А я стою – растопча бестолковая и гляделками лупаю – с места не двигаюсь. Спохватилась, наконец, наваждение стряхнула с глаз долой. Поглядала – нет, вроде, один перст меня манит, и поспешила к барину – как было велено.
– Тихон, видишь, какая бабеночка хотючая. Потешь ее для начала, между ножек язычком. Вдруг, твои ласки ей по сердцу придутся?
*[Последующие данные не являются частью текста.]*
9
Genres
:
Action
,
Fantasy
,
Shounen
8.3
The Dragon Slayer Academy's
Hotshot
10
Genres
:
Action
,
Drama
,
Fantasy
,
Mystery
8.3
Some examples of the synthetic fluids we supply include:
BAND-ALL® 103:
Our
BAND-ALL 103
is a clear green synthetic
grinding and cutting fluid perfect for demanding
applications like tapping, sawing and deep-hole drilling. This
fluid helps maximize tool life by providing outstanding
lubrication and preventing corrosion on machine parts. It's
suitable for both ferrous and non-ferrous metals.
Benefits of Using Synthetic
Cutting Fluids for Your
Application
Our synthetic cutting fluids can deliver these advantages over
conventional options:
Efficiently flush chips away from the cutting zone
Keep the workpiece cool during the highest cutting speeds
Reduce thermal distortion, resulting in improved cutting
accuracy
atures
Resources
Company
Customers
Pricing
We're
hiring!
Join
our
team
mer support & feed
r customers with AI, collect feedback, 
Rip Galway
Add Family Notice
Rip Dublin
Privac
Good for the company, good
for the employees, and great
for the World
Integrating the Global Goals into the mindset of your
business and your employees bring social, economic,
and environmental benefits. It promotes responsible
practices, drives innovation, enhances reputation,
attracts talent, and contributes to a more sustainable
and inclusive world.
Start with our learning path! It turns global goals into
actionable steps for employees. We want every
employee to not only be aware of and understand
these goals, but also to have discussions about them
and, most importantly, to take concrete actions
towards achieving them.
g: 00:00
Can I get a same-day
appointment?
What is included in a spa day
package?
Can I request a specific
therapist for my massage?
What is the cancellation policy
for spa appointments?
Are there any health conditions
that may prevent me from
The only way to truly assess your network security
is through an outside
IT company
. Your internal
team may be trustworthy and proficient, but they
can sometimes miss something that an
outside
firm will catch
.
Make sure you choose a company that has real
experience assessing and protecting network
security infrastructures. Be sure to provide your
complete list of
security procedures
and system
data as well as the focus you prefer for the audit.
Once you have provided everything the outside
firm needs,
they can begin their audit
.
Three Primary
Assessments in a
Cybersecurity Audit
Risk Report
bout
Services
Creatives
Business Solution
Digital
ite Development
Я прямо обмерла от того, что мне приказали. Не бывало до этого в моей жизни, чтобы я женщину ласкала. Смешно сказала! Я и к мужикам-то не прикасалась. А тут – срам-то, какой! Хотя, честно сказать – мне грешнице, почему-то сильно хотелось потрогать Маруську везде, паче между ног. Я тут же вспомнила: однажды, будучи девчонкой, случайно видала в бане одну картину:
Все деревенские бабы намылись, как положено, и по домам разошлись, а тетя Груня и тетя Елизавета припозднились, видать, нарочно. Обе – вдовые, немолодые, животы и задницы у них крупные, телеса – белые, как парное молоко. Груди – по пуду висят, на поросят с розовыми пятаками похожи, треугольники между ног – пухлые, редким волосом подернуты. Смотрю на них – глаз оторвать не могу. Зачали они тереть друг дружку мочалой, пена мыльная полилась. Руки не столько мочалой заняты, сколько шарят и гладят по телесам скользким. Пальцы в ложбинах застревают… А я – стою тихонечко в предбаннике, за шторкой схоронилась – им не видать. Дело было в вёдро, краснопогодье уж неделю стояло, вот они разомлели от жара и раскрыли двери настежь.
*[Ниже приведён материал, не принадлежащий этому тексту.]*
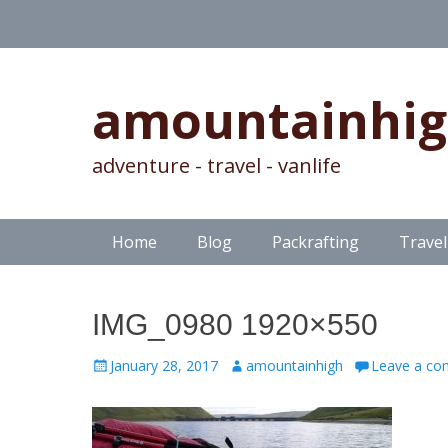
amountainhi
adventure - travel - vanlife
Skip
Primary Menu
Home
Blog
Packrafting
Travel
to
content
IMG_0980 1920×550
Posted
Author
January 28, 2017
amountainhigh
Leave a c
on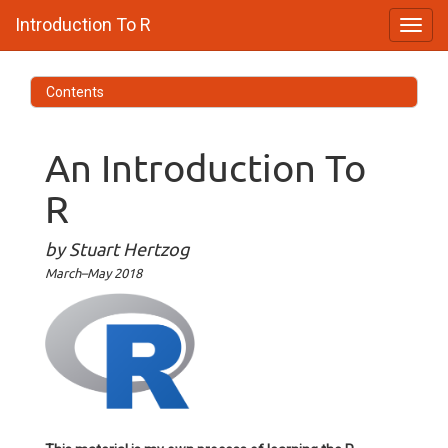
Introduction To R
Contents
An Introduction To
R
by Stuart Hertzog
March–May 2018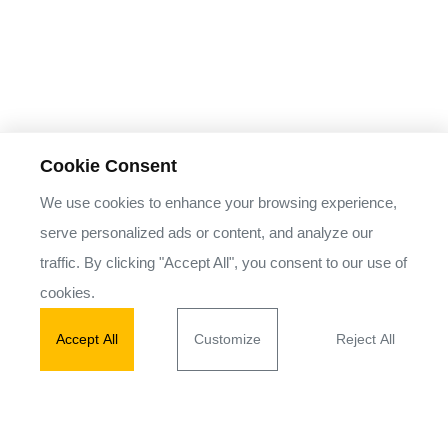
Cookie Consent
We use cookies to enhance your browsing experience,
serve personalized ads or content, and analyze our
traffic. By clicking "Accept All", you consent to our use of
cookies.
Accept All
Customize
Reject All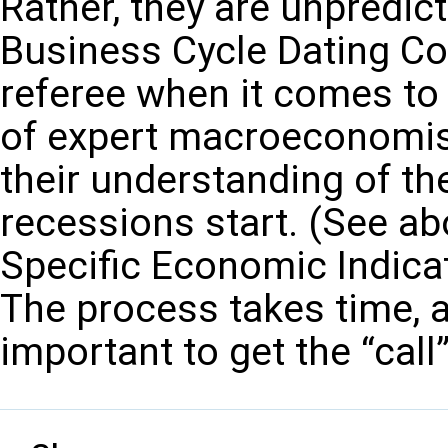
Rather, they are unpredic
Business Cycle Dating Com
referee when it comes to
of expert macroeconomis
their understanding of t
recessions start. (See ab
Specific Economic Indica
The process takes time, as
important to get the “call”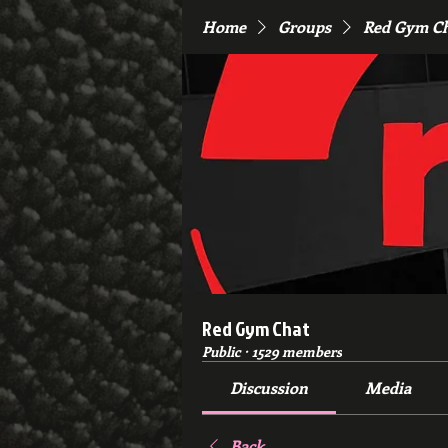
Home
Groups
Red Gym C
Red Gym Chat
Public
·
1529 members
Discussion
Media
Back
Вдруг тетки цаловаться принялись и тискать друг дружку за титьки сдобные.
А после тетя Груня села на лавку, ноги толстые раздвинулись широко, под пухлым бугром красная трещина открылась. Груне мало показалось: пальцы взялись за края срамные, в сторону их развели, меж краев вылез розовый хоботок. Я тогда еще не знала, что это за хоботок такой… Сейчас знаю: секель это был – самое сладкое место у баб. Разных я секелей понасмотрелась на оргиях у барина. Бывали маленькие, как горошина, и крупные, словно уд мальчиковый… Но помню: секель Груни был не мал размерами и сочен. Так и таращилась я на него. А тетя Елизавета встала на круглые коленки, нос уперся в Грунин живот. Я, по малолетству, не поняла: чего она там копошиться… Подумала: наверное, грыжу заговаривает. Но не ухожу: любопытно стало. А тетя Груня задом толстым заелозила и говорит: «Лизонька, дай, удобнее лягу». Молвила это, встала и перешла на другую широкую лавку, легла на спину. Ноги полные раздвинулись, коленки согнулись, вся красота наружу вышла: больно крупное у Груни нутро оказалось… А тетя Лиза так, и припала губами и языком к ее потрохам. Потом пальцы в ход пошли, чуть ли не длань ей туды засунула. Груня только охала, да мычала, словно коровища. После, тетя Лиза на коленки встала, зад широкий поднялся, кунка наглая наружу распахнулась. И снова та же круговерть: персты, языки только и мелькали. Я за шторкой стояла, тихонько смотрела, как они друг дружку ублажали, и какое удовольствие от этого получали. Уж, они кряхтели и стонали, визжали и вскрикивали от души… Не было у них мужиков, а им, видать, хотелось сильно. А может, у них отродясь тяга к «своей сестре» была. Очень уж диковинно все это для меня, девчонки было, взволновало от пят – до макушки. Я в тот же вечер все рассказала своей старшей сестре, та отругала меня за греховное любопытство и даже крапивой стеганула.